--- DATA TO EXAMINE Enclosed Below ---

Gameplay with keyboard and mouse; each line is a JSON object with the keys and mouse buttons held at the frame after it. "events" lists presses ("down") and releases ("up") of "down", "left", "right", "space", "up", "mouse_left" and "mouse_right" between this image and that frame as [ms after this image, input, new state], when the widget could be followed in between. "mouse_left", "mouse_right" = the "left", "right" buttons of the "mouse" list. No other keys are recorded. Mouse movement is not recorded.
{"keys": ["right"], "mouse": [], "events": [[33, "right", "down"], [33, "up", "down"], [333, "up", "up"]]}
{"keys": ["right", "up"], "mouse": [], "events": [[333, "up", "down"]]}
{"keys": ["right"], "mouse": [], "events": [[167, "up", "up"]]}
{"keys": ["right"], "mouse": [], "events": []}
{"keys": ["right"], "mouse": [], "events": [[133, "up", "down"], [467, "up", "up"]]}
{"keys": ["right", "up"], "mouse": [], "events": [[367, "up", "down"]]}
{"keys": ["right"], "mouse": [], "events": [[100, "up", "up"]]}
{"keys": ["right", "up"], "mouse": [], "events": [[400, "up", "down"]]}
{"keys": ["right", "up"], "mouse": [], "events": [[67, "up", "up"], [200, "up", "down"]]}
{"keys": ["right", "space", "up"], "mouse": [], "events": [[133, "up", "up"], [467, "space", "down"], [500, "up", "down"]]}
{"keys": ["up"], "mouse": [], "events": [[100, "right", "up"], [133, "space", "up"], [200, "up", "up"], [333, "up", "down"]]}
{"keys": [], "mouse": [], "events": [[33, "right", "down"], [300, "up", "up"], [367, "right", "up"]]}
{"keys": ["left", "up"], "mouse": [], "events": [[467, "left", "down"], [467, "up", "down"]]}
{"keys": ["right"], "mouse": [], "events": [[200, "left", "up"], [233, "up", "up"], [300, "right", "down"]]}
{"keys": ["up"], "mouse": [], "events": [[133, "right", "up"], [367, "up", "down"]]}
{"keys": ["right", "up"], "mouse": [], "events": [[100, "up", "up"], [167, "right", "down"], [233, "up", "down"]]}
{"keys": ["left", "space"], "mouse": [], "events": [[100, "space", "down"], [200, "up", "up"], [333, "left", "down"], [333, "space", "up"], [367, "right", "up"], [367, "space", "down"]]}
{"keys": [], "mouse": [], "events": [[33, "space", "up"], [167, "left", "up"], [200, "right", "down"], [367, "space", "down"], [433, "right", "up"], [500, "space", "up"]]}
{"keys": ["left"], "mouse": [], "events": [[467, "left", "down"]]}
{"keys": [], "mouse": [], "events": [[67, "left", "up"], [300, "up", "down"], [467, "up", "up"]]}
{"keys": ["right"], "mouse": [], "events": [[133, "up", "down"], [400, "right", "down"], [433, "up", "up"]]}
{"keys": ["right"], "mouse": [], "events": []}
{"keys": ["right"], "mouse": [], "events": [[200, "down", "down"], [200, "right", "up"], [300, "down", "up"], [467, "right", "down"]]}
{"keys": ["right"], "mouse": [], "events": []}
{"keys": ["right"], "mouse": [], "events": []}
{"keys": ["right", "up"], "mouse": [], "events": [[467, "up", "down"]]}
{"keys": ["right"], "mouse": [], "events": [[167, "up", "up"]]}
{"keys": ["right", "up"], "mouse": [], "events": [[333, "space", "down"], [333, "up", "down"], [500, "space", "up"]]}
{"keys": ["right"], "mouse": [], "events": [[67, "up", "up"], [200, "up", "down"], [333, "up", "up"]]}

--- End of Enclosed DATA TO EXAMINE ---

== WORK ORDER ==
From the records above, extract every line exactly as it stands.

== WORKED SOLUTION ==
Gameplay with keyboard and mouse; each line is a JSON object with the keys and mouse buttons held at the frame after it. "events" lists presses ("down") and releases ("up") of "down", "left", "right", "space", "up", "mouse_left" and "mouse_right" between this image and that frame as [ms after this image, input, new state], when the widget could be followed in between. "mouse_left", "mouse_right" = the "left", "right" buttons of the "mouse" list. No other keys are recorded. Mouse movement is not recorded.
{"keys": ["right"], "mouse": [], "events": [[33, "right", "down"], [33, "up", "down"], [333, "up", "up"]]}
{"keys": ["right", "up"], "mouse": [], "events": [[333, "up", "down"]]}
{"keys": ["right"], "mouse": [], "events": [[167, "up", "up"]]}
{"keys": ["right"], "mouse": [], "events": []}
{"keys": ["right"], "mouse": [], "events": [[133, "up", "down"], [467, "up", "up"]]}
{"keys": ["right", "up"], "mouse": [], "events": [[367, "up", "down"]]}
{"keys": ["right"], "mouse": [], "events": [[100, "up", "up"]]}
{"keys": ["right", "up"], "mouse": [], "events": [[400, "up", "down"]]}
{"keys": ["right", "up"], "mouse": [], "events": [[67, "up", "up"], [200, "up", "down"]]}
{"keys": ["right", "space", "up"], "mouse": [], "events": [[133, "up", "up"], [467, "space", "down"], [500, "up", "down"]]}
{"keys": ["up"], "mouse": [], "events": [[100, "right", "up"], [133, "space", "up"], [200, "up", "up"], [333, "up", "down"]]}
{"keys": [], "mouse": [], "events": [[33, "right", "down"], [300, "up", "up"], [367, "right", "up"]]}
{"keys": ["left", "up"], "mouse": [], "events": [[467, "left", "down"], [467, "up", "down"]]}
{"keys": ["right"], "mouse": [], "events": [[200, "left", "up"], [233, "up", "up"], [300, "right", "down"]]}
{"keys": ["up"], "mouse": [], "events": [[133, "right", "up"], [367, "up", "down"]]}
{"keys": ["right", "up"], "mouse": [], "events": [[100, "up", "up"], [167, "right", "down"], [233, "up", "down"]]}
{"keys": ["left", "space"], "mouse": [], "events": [[100, "space", "down"], [200, "up", "up"], [333, "left", "down"], [333, "space", "up"], [367, "right", "up"], [367, "space", "down"]]}
{"keys": [], "mouse": [], "events": [[33, "space", "up"], [167, "left", "up"], [200, "right", "down"], [367, "space", "down"], [433, "right", "up"], [500, "space", "up"]]}
{"keys": ["left"], "mouse": [], "events": [[467, "left", "down"]]}
{"keys": [], "mouse": [], "events": [[67, "left", "up"], [300, "up", "down"], [467, "up", "up"]]}
{"keys": ["right"], "mouse": [], "events": [[133, "up", "down"], [400, "right", "down"], [433, "up", "up"]]}
{"keys": ["right"], "mouse": [], "events": []}
{"keys": ["right"], "mouse": [], "events": [[200, "down", "down"], [200, "right", "up"], [300, "down", "up"], [467, "right", "down"]]}
{"keys": ["right"], "mouse": [], "events": []}
{"keys": ["right"], "mouse": [], "events": []}
{"keys": ["right", "up"], "mouse": [], "events": [[467, "up", "down"]]}
{"keys": ["right"], "mouse": [], "events": [[167, "up", "up"]]}
{"keys": ["right", "up"], "mouse": [], "events": [[333, "space", "down"], [333, "up", "down"], [500, "space", "up"]]}
{"keys": ["right"], "mouse": [], "events": [[67, "up", "up"], [200, "up", "down"], [333, "up", "up"]]}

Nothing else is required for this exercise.